=== Passage to read ===
I agree that the second message identifies a discrepancy in "the naming of the file"(?) rather than in "the corruption of the file", and furthremore we have not defined "corrupt".
Since both popup messages indicated a hurdle in opening a file without user intervention (to the extent of choosing "OK" to dismiss the message) I thought that both messages indicated to the user (jstevens) a form of corruption to the user.

Back in my document-conversion days, anything that inhibited a run of 10,000 documents (such as happened when the WP converters of Win97 could not locate an image file) counted - to my mind - as a corruption, since at 6am the next morning I had NOT managed to convert 10,000 documents.

That too is why I asked jstevens
(1) How many workbook files do you have on your system?
(2) How many do you suspect (but do not yet know) are corrupt.

in order to get some idea of the magnitude of the problem.

If only one file in a folder-tree of 20 files is corrupt, then automation is a waste of time, but if (say) one in every ten files is corrupt, then a list of those files goes a long way to resolving the problem.

In the document conversion task, a client with a collection of WP51 documents with "failed images" would be asked if they were serious about "flawless conversion (and cleansing)", and if they were I might ask them to first clean up their image problem. (In a manner of speaking!)

Cheers, Chris
There's nothing heavier than an empty water bottle

jstevens
GoldLounger
Posts: 2628
Joined: 26 Jan 2010, 16:31
Location: Southern California

Re: Identifying Corrupt Workbooks

Post by jstevens »

ChrisGreaves wrote:
26 Jun 2023, 06:30

That too is why I asked jstevens
(1) How many workbook files do you have on your system?
(2) How many do you suspect (but do not yet know) are corrupt.

in order to get some idea of the magnitude of the problem.
Chris,

(1) Workbook count is greater than 30,000
(2) Based on my sampling those that I opened manually failed to open encountering one of the two error messages. I was in the process of determining which files are corrupt based on the VBA code I provided.

None of the file extensions have been changed.
===
→ **Task requirements**:
1. Reproduce the thread about corrupt workbooks between "(1) Workbook count" and "code I provided.", inclusive.
2. For each statement, answer yes or no on whether it agrees with the thread about corrupt workbooks, and quote the words that decide it: (a) jstevens has more than 30,000 workbook files. (b) jstevens changed the extensions of some files. (c) Chris holds that automation is worthwhile when only one file in a folder-tree of 20 is corrupt.
You won't need the lines after the thread.
=== Data supplied ===
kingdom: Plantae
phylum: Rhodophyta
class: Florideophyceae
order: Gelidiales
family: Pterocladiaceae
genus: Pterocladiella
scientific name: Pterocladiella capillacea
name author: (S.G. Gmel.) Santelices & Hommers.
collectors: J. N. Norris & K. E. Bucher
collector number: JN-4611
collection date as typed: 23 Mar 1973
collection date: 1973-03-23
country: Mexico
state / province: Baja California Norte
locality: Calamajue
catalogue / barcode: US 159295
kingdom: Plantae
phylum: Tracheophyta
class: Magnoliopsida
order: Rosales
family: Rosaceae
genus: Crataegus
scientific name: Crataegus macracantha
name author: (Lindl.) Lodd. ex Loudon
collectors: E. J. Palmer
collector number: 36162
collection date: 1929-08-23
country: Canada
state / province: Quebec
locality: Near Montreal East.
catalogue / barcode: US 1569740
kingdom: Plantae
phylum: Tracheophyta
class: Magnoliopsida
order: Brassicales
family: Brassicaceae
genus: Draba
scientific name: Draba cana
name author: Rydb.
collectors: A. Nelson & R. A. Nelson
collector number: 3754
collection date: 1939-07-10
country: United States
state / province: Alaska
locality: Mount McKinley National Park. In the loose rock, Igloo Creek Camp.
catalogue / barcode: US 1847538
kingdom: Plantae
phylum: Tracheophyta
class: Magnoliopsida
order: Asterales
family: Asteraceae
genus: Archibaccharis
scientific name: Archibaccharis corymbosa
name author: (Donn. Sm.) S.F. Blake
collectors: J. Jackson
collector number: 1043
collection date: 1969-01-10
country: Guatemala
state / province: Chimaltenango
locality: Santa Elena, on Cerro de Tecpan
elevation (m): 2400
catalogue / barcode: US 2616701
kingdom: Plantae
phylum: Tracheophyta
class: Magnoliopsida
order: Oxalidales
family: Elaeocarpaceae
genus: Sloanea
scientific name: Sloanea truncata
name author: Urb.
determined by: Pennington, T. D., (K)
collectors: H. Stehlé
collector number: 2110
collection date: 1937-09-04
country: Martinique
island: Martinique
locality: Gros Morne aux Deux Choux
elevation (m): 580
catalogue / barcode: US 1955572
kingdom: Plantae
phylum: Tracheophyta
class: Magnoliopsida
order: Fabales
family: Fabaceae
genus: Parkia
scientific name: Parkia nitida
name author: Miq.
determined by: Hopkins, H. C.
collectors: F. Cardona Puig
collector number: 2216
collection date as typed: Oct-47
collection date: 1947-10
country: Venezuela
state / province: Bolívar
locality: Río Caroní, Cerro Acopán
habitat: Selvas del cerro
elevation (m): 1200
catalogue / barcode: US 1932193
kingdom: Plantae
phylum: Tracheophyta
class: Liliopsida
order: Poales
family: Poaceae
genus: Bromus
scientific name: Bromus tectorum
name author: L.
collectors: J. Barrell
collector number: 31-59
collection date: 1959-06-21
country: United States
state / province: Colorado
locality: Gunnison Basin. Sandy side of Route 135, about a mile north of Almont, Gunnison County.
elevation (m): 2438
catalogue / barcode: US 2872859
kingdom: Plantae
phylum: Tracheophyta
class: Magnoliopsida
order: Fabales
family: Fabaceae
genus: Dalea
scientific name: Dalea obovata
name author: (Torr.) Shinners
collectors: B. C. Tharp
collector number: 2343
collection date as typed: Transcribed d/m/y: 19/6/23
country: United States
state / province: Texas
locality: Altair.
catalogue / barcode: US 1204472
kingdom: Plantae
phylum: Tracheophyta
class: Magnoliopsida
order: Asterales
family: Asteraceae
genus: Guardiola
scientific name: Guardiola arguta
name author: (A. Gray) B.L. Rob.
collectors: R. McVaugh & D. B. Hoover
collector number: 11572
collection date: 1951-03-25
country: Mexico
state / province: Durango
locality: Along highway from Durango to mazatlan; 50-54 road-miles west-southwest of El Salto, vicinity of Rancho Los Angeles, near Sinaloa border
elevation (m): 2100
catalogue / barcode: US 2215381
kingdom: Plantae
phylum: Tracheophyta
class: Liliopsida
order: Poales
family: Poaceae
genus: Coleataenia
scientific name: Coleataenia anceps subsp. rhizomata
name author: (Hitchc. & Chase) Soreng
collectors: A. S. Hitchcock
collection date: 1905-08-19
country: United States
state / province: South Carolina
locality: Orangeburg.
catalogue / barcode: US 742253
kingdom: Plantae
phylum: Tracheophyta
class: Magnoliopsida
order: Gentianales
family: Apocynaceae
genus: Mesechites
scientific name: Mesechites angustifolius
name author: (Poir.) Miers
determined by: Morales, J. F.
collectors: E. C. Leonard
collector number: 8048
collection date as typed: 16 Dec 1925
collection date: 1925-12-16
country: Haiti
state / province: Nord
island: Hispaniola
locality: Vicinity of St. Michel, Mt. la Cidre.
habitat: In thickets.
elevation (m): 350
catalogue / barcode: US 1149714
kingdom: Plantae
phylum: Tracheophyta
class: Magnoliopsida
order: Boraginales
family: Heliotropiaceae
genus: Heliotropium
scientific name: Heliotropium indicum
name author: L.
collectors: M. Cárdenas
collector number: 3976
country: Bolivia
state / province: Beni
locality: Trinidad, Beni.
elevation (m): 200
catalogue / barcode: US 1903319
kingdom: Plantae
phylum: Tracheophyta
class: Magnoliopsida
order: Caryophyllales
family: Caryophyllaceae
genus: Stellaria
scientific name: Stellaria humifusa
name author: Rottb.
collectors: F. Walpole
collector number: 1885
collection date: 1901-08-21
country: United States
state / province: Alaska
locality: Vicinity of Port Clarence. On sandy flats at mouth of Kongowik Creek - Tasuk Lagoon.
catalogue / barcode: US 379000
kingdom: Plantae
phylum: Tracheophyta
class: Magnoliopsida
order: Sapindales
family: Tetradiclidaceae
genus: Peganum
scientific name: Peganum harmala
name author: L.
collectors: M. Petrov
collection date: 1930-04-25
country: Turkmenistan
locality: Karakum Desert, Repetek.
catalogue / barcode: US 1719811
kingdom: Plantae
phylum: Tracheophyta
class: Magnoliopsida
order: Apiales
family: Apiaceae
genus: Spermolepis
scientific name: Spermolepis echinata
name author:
===
→ **Results in order**:
1.
(1) Workbook count is greater than 30,000
(2) Based on my sampling those that I opened manually failed to open encountering one of the two error messages. I was in the process of determining which files are corrupt based on the VBA code I provided.

2.
(a) Yes: "Workbook count is greater than 30,000"
(b) No: "None of the file extensions have been changed."
(c) No: "If only one file in a folder-tree of 20 files is corrupt, then automation is a waste of time"